YOUR ASSIGNMENT:
The copy you return must match the listing word for word and carry no pictures.

RECORD EXTRACTS:
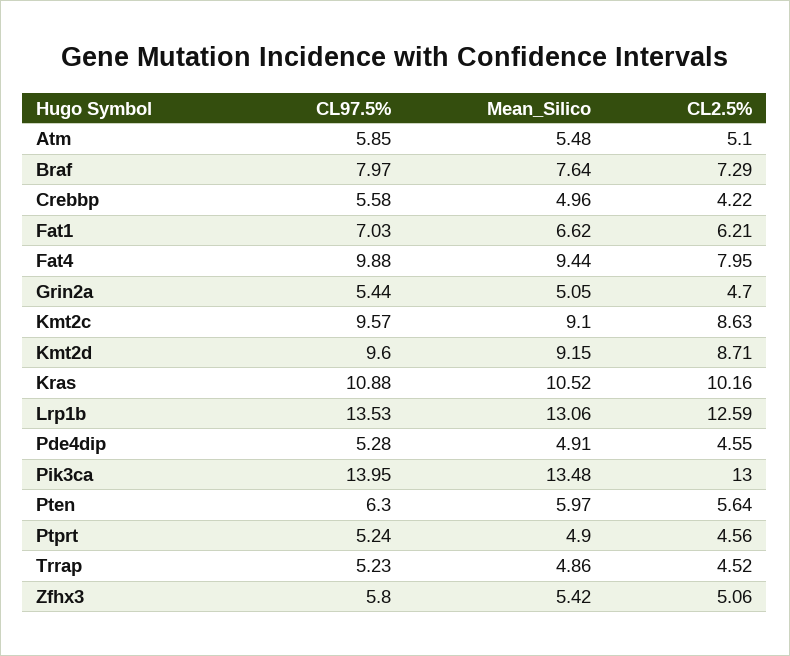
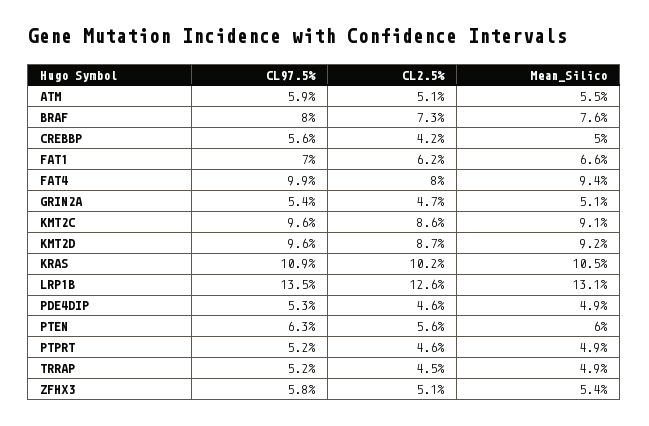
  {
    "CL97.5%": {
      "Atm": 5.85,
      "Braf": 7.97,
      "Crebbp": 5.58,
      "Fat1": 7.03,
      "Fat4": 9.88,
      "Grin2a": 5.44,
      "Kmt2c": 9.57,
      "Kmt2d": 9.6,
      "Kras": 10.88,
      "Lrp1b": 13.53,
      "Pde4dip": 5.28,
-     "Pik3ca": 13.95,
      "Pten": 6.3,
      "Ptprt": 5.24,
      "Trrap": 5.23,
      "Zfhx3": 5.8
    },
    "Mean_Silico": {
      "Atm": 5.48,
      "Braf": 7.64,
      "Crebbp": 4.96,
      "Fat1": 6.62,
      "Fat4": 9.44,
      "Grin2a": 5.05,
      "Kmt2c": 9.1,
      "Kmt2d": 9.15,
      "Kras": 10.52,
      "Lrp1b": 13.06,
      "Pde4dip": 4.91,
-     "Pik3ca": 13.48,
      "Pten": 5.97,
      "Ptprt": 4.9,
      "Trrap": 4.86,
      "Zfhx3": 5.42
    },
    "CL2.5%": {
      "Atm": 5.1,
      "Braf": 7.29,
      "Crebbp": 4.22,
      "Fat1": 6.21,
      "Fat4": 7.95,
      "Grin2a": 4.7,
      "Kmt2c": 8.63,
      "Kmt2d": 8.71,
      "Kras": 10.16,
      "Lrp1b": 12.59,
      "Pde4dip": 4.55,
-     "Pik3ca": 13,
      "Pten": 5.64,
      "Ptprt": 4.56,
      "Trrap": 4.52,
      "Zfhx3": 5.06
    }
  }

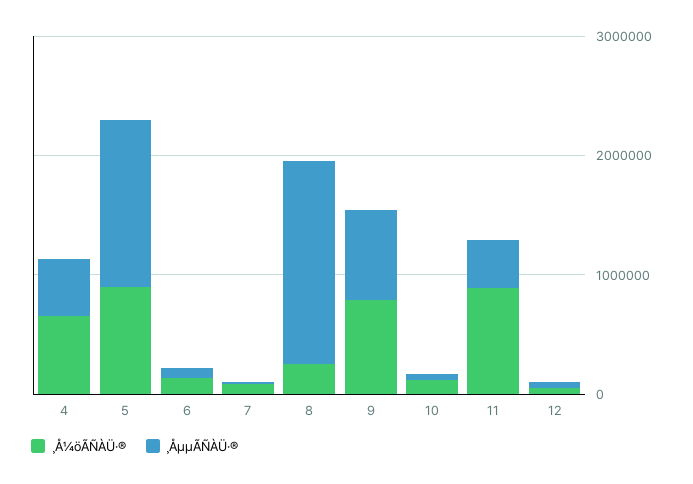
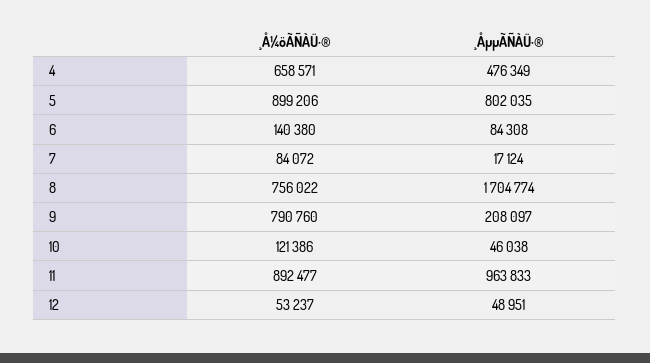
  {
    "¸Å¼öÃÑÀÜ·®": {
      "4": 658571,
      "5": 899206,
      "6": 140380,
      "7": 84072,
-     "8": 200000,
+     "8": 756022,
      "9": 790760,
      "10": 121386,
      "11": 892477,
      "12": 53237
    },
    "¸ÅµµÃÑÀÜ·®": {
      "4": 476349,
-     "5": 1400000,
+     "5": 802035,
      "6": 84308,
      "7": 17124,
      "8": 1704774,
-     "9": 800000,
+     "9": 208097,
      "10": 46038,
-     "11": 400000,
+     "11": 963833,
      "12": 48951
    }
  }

SOLUTION:
  {
    "CL97.5%": {
      "Atm": 5.85,
      "Braf": 7.97,
      "Crebbp": 5.58,
      "Fat1": 7.03,
      "Fat4": 9.88,
      "Grin2a": 5.44,
      "Kmt2c": 9.57,
      "Kmt2d": 9.6,
      "Kras": 10.88,
      "Lrp1b": 13.53,
      "Pde4dip": 5.28,
-     "Pik3ca": 13.95,
      "Pten": 6.3,
      "Ptprt": 5.24,
      "Trrap": 5.23,
      "Zfhx3": 5.8
    },
    "Mean_Silico": {
      "Atm": 5.48,
      "Braf": 7.64,
      "Crebbp": 4.96,
      "Fat1": 6.62,
      "Fat4": 9.44,
      "Grin2a": 5.05,
      "Kmt2c": 9.1,
      "Kmt2d": 9.15,
      "Kras": 10.52,
      "Lrp1b": 13.06,
      "Pde4dip": 4.91,
-     "Pik3ca": 13.48,
      "Pten": 5.97,
      "Ptprt": 4.9,
      "Trrap": 4.86,
      "Zfhx3": 5.42
    },
    "CL2.5%": {
      "Atm": 5.1,
      "Braf": 7.29,
      "Crebbp": 4.22,
      "Fat1": 6.21,
      "Fat4": 7.95,
      "Grin2a": 4.7,
      "Kmt2c": 8.63,
      "Kmt2d": 8.71,
      "Kras": 10.16,
      "Lrp1b": 12.59,
      "Pde4dip": 4.55,
-     "Pik3ca": 13,
      "Pten": 5.64,
      "Ptprt": 4.56,
      "Trrap": 4.52,
      "Zfhx3": 5.06
    }
  }

  {
    "¸Å¼öÃÑÀÜ·®": {
      "4": 658571,
      "5": 899206,
      "6": 140380,
      "7": 84072,
-     "8": 200000,
+     "8": 756022,
      "9": 790760,
      "10": 121386,
      "11": 892477,
      "12": 53237
    },
    "¸ÅµµÃÑÀÜ·®": {
      "4": 476349,
-     "5": 1400000,
+     "5": 802035,
      "6": 84308,
      "7": 17124,
      "8": 1704774,
-     "9": 800000,
+     "9": 208097,
      "10": 46038,
-     "11": 400000,
+     "11": 963833,
      "12": 48951
    }
  }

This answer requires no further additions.